56. Building national institutions that can incorporate and utilize fully WIPO's cooperation program is a process that first requires a comprehensive diagnosis of the national framework for dealing with intellectual property and related issues, with a view to optimize the economic and social benefits of the intellectual property system. It also requires the mobilization of political will at the highest governmental level. It will be important and necessary to quantify the impact of intellectual property on the Gross National Product (GNP) of developing countries and countries in transition.

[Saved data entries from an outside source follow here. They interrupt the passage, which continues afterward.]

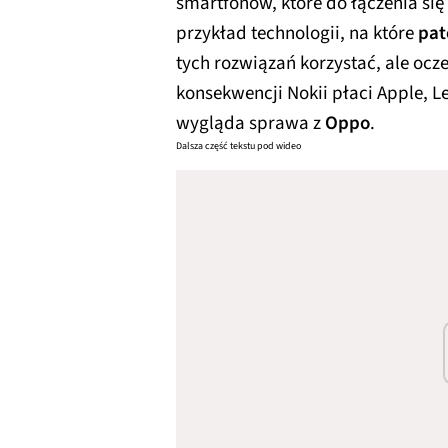
smartfonów, które do łączenia si
przykład technologii, na które
pat
tych rozwiązań korzystać, ale ocze
konsekwencji Nokii płaci Apple, L
wygląda sprawa z
Oppo
.
Dalsza część tekstu pod wideo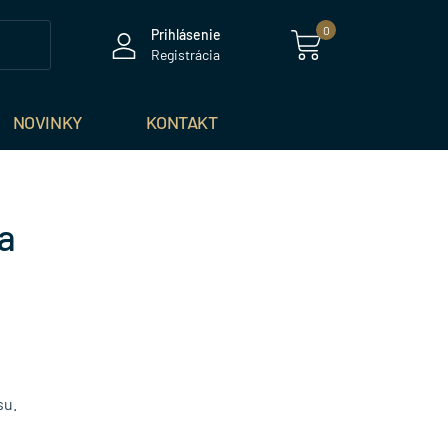
0
Prihlásenie
Registrácia
NOVINKY
KONTAKT
a
su.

57. The integrating tool in WIPO's cooperation for development strategies will be the Nationally Focused Action Plans (NFAPs), which are tailor-made country projects designed as part of a national plan of action. In most countries, the integrating tools at the national level are institutions or institutional networks that still need to be developed.
58. WIPO has long been active in assisting countries to establish legal and administrative frameworks for protection of intellectual property rights. In the knowledge-based economy, WIPO needs also to cooperate with its constituencies to harmonize their policies and procedures through their integration in a comprehensive national intellectual property framework. In so doing, it will become possible to move beyond the basic legal and administrative structures that are departmentalized, to a broader and deeper involvement of all intellectual property related sectors.
59. In order to enhance trade in intellectual property and the consequent market driven transfer of technology WIPO will assist developing countries and countries in transition to participate more effectively in the international intellectual property marketplace. Efforts will be made to enable the market sector in those countries to better identify and purchase the intellectual property suited to their needs on fair terms and conditions and to better market their intellectual property.
60. In close cooperation with intellectual property institutions around the world, WIPO will focus on the progressive development of a lasting intellectual property culture and extensive human resource development. Emphasis will be placed on facilitating the acquisition of an increased self-reliance in intellectual property matters through the development of academic and research structures and networks, including networking academies.
61. The traditional intellectual property system sustained the industry-based economies and underpinned the process of globalization. The new intellectual property system that will help to further sustain the knowledge-based global economy has to be developed -that which will underpin the global conditions where creative potential can be released and channeled into tangible, sustainable development.
62. To realize this vision does not necessarily mean to foresee all measures to be taken during a specific time-frame, but to create the conditions for collectively paving the way to achieving it through the formulation of a Global Intellectual Property Development Strategy.
63. Political imagination, goodwill and collaboration among Member States, the market sector and the Secretariat are key elements in the success of WIPO's mission. Thus, it is essential to approach this mission with a vision founded on the relevance of intellectual property and of WIPO to the welfare of humanity.